Data records:
□ □ □ □ □ □ □

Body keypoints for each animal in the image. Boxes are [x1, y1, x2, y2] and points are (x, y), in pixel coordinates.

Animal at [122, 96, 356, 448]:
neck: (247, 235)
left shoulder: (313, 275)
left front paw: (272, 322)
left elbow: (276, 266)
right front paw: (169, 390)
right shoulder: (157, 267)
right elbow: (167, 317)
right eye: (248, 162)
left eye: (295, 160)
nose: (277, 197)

□ □ □ □ □ □ □

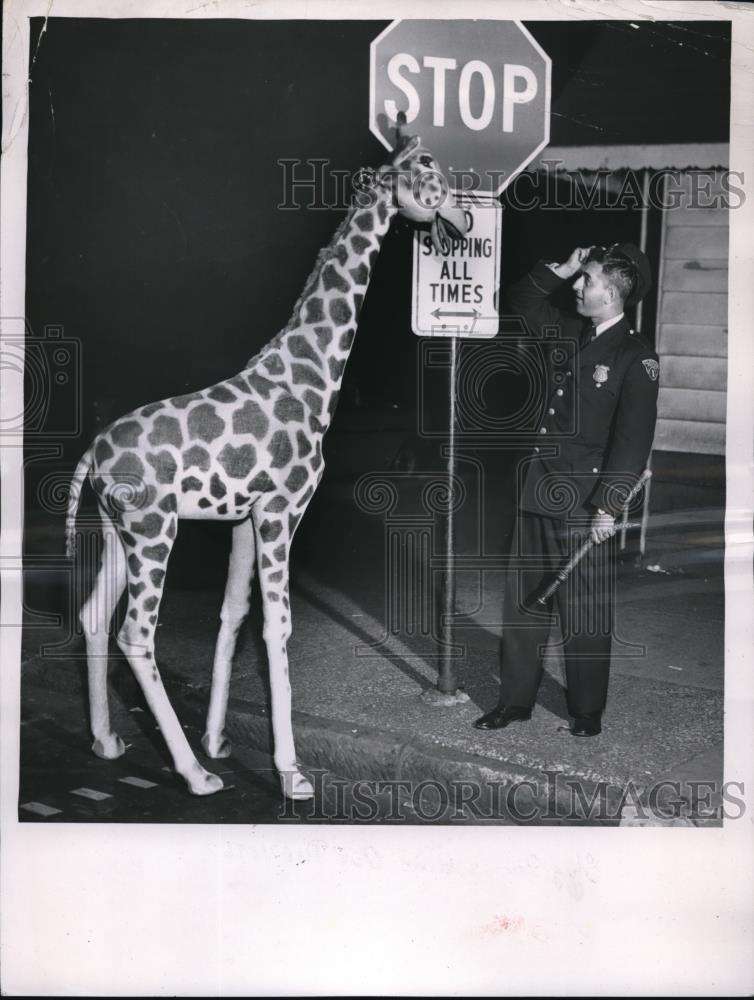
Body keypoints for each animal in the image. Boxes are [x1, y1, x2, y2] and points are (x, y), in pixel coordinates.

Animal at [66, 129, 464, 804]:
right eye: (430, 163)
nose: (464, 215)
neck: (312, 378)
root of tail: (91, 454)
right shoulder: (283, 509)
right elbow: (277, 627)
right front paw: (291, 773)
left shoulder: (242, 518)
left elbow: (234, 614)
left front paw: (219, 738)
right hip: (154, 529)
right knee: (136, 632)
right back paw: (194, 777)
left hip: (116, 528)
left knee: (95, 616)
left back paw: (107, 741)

□ □ □ □ □ □ □

■ Exercise details
Gather all lines from the records above in which "elbow" appears.

■ Result below
left elbow: (276, 266)
right elbow: (167, 317)
right elbow: (277, 627)
left elbow: (234, 614)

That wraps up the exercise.